With Halloween fast approaching, we're celebrating some of our favourite spooky films. We couldn't be more honoured to represent the incredible award-winning library of legacy films films of LAIKA - two of which, Coraline and ParaNorman are simply perfect to scare all the family!
To mark the occasion, we're revisiting the interview we did last year with the incredible Deborah Cook, Costume Designer at LAIKA, which gives us some incredible insights into the way the studio works day-to-day. We hope you enjoy!
PC: Can you sum up in a sentence (or two!) why LAIKA is so magical?
I strongly believe we harness the sparkling and sizzling minds of inventors to depart from what is ordinary and expected in moviemaking. LAIKA is full of modernist thinkers and innovators. We tap into visual and tactile potential to illustrate our stories like no other studio. It's like an electrical current zestfully running through every department. We are supported and encouraged to aim beyond existing creative frontiers by Travis Knight, who leads our trailblazing endeavors.
PC: Why is the art of stop frame animation so special and held in such high regard by the industry and audiences?
Stop Motion has rippled along since its first documented inception in the mid 1800s. It's one of the oldest forms of moviemaking and held in esteem by passionate filmmakers and storytelling enthusiasts alike. Anyone who is passionate about animation and fascinated by its history and current iterations, especially all of us at LAIKA, find it immersive and compelling.
It shows up in more areas than some might realize too; this technique pops up in surprising places in live action movies and commercials as well. The expertise in handmade detail and engineering is intriguing, the craft is unique and the scale almost imperceptible on screen. It is moviemaking and skillful sleight of hand at its best. Analogue - yet super technological.
PC: Can you tell us a little more about your costume design process?

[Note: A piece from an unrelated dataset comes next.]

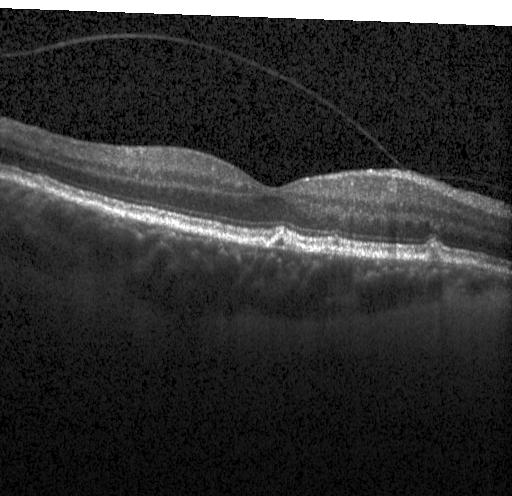
Macular OCT demonstrating sub-RPE drusenoid deposits.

I've always worked with scissors as my main tool in materializing 3D concepts into reality in design and pattern cutting. I still work that way in my response but now it's digitally executed. I work up a costume design from practical existing components both from handmade collage, photos of textures and details and then produce digital images that are thoroughly researched, eclectic and imbued with my well-schooled stop frame knowledge. I studied sculpture at St Martins College in London and worked in fabrics within an abstract figurative forum which led me serendipitously into this medium that I've always been fascinated by. I have also consistently been involved in pattern making that fits fabrics and other materials over a 3D form and how that allows for movement whether on a person, an object or a puppet. That, commingled with the psychology of people and how we dress ourselves and why, are the fundamental key components of character building through costume design. Add in the understanding of small scale 1/5th of stop frame animation and how it adds perimeters in fabric selections and surface techniques.
PC: Can you give us a few examples of how your position combines handcrafted work alongside technology?

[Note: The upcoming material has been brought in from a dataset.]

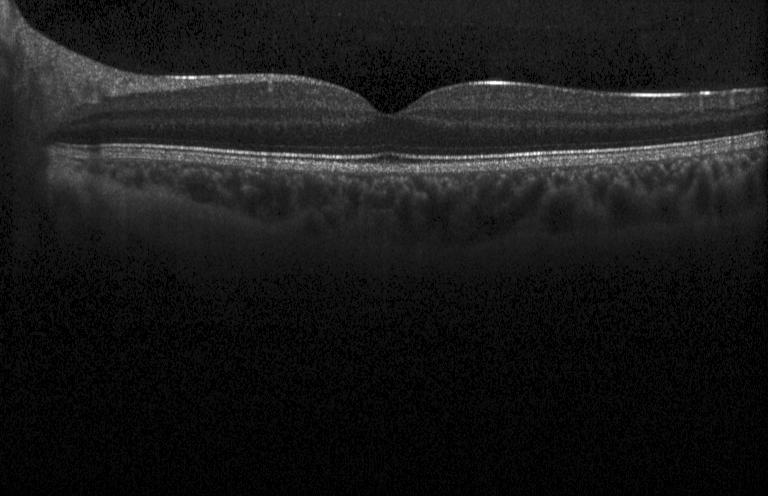 Acquired on a Heidelberg Spectralis; OCT B-scan. This B-scan demonstrates no CNV, no DME, and no drusen.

Watching LAIKA movies illustrates that fusion of creating something tangible but fresh and visually captivating such as the sweeping Kimonos in Kubo and the Two Strings for example and Aggie's transformation in ParaNorman.
PC: What inspirations do you find in everyday life that you have incorporated into a film that has helped with worldbuilding?
I have to say it's people watching and researching clothing historically in parallel to new fabric manipulation technologies in fashion design and fiber arts. I search out emerging developments in fabric and fashion construction plus artist philosophies around their own work practices and how it reflects our human existence.
PC: Has there been a particular challenge that you can recall on a previous film? What did you do to work through that challenge?
The challenges mainly lie in meeting the schedule with the best solutions without compromising the final costumes.
For example, the Kimonos in Kubo and the Two Strings were a formidable challenge. They needed the exact opposite in design and movement than we'd previously worked with. We hadn't yet encountered such loose costumes that still needed restraint in their movements, be controllable, yet give the illusion of voluminous and delicate, pendulous soft drapes. We're accustomed to form-fitting costumes. Many different patterns were tested to find the best interpretation of the design to give us the animatable quality we were looking for and that magical essence that appears effortless regardless of how much work it was for us.
The most notable has been the ability to crunch the schedule time without compromising our product and in fact growing it exponentially. That in parallel with the reward of critical and audience acclaim we've gained in that time and appreciation for our endeavors has propelled us forward confidently in taking new technologies and making them serve our own goals. Nothing is specifically designed to be used in animation aside from the designs; everything else is us finding a transferable technology that we can incorporate into our process.
PC: Are there any details that audiences might not be aware of that you are particularly proud of in films that you’ve worked on that you could tell us about?
Ah, so many! It's those details that are one of costume design’s superpowers. It's those eclectic mixes that make us unique.
PC: What did it mean to you to win so many prestigious awards for your work?
In the 15 years I've been at LAIKA our growing collection of awards is one of my proudest achievements, in particular my own nomination from the Costume Designers Guild for Kubo. It means there's a body of moviemakers out there who see how great we are.